***** Stored data

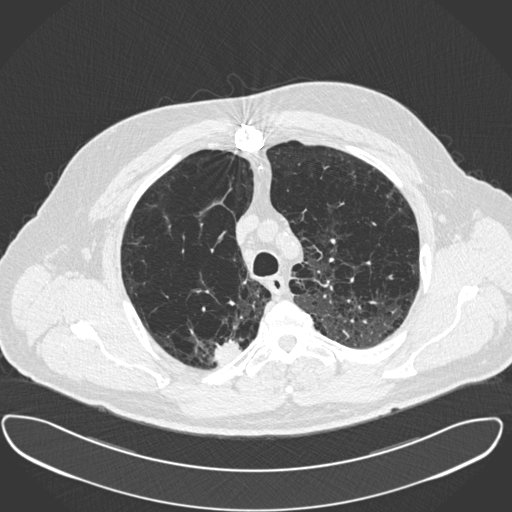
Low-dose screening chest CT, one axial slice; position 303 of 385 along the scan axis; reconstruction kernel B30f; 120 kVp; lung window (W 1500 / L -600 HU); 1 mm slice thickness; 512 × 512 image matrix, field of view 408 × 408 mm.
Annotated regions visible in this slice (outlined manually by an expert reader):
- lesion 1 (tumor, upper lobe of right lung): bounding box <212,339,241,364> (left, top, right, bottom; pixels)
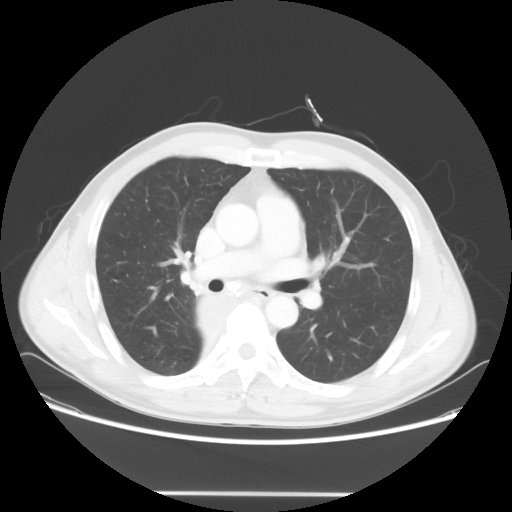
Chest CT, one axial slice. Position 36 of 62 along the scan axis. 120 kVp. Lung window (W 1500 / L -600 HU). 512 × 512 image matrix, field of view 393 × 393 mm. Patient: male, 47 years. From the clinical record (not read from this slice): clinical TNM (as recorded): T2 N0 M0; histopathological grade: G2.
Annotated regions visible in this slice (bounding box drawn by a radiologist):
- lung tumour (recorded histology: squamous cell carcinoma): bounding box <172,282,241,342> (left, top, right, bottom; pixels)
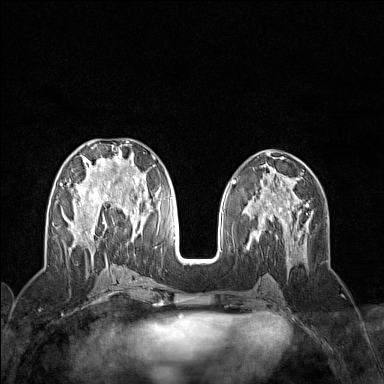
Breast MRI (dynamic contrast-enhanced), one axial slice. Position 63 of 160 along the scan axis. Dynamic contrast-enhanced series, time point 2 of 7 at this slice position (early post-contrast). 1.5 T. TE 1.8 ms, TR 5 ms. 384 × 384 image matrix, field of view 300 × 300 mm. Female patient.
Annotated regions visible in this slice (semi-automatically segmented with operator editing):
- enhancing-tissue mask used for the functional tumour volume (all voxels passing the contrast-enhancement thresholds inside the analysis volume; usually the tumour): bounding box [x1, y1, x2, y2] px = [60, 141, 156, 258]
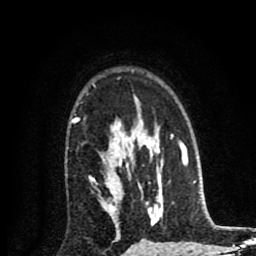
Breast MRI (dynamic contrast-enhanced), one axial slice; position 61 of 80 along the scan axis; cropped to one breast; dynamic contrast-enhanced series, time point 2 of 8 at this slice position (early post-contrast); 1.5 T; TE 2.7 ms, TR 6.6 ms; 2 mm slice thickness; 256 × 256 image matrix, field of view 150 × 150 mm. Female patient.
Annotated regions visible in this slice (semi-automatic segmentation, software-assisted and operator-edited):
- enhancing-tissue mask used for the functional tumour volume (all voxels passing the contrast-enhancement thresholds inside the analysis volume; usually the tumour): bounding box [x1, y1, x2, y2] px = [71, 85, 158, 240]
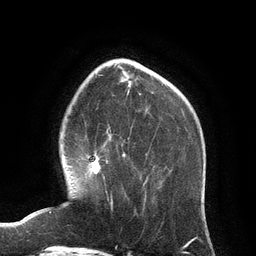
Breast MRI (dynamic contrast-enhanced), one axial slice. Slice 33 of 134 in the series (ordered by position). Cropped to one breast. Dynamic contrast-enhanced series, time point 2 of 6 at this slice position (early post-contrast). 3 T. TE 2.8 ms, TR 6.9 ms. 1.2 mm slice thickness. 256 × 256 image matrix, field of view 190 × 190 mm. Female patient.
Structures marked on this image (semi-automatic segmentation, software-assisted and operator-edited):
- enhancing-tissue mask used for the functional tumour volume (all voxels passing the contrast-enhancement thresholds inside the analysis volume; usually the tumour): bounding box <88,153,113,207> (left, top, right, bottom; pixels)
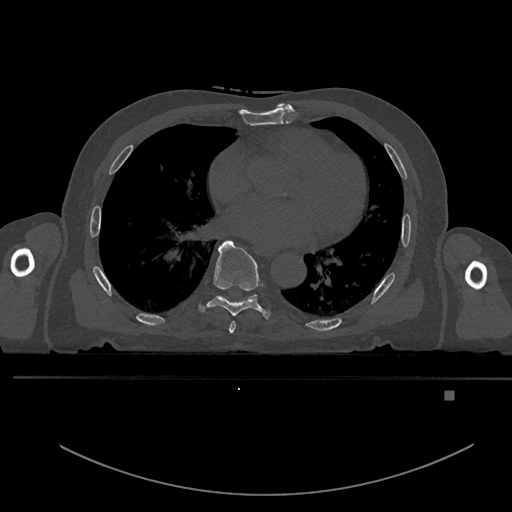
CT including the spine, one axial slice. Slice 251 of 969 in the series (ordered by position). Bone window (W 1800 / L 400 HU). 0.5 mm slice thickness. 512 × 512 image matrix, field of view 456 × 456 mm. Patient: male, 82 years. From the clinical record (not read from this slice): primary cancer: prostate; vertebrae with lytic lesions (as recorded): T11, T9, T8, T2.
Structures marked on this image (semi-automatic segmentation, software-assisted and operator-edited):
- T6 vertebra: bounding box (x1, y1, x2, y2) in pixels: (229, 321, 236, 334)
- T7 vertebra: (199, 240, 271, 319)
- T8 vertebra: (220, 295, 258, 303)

**********
***** Stored data

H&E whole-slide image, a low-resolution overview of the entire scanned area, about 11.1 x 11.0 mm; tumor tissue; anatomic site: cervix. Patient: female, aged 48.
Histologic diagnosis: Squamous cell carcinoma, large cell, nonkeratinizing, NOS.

**********

* **Activity**: Look above for the line containing "Low-dose screening chest", then write out every line from there down to the line containing "- lung tumour", that line included, with no pictures.

* **Solution to this task**:
Low-dose screening chest CT, one axial slice; position 303 of 385 along the scan axis; reconstruction kernel B30f; 120 kVp; lung window (W 1500 / L -600 HU); 1 mm slice thickness; 512 × 512 image matrix, field of view 408 × 408 mm.
Annotated regions visible in this slice (outlined manually by an expert reader):
- lesion 1 (tumor, upper lobe of right lung): bounding box <212,339,241,364> (left, top, right, bottom; pixels)
Chest CT, one axial slice. Position 36 of 62 along the scan axis. 120 kVp. Lung window (W 1500 / L -600 HU). 512 × 512 image matrix, field of view 393 × 393 mm. Patient: male, 47 years. From the clinical record (not read from this slice): clinical TNM (as recorded): T2 N0 M0; histopathological grade: G2.
Annotated regions visible in this slice (bounding box drawn by a radiologist):
- lung tumour (recorded histology: squamous cell carcinoma): bounding box <172,282,241,342> (left, top, right, bottom; pixels)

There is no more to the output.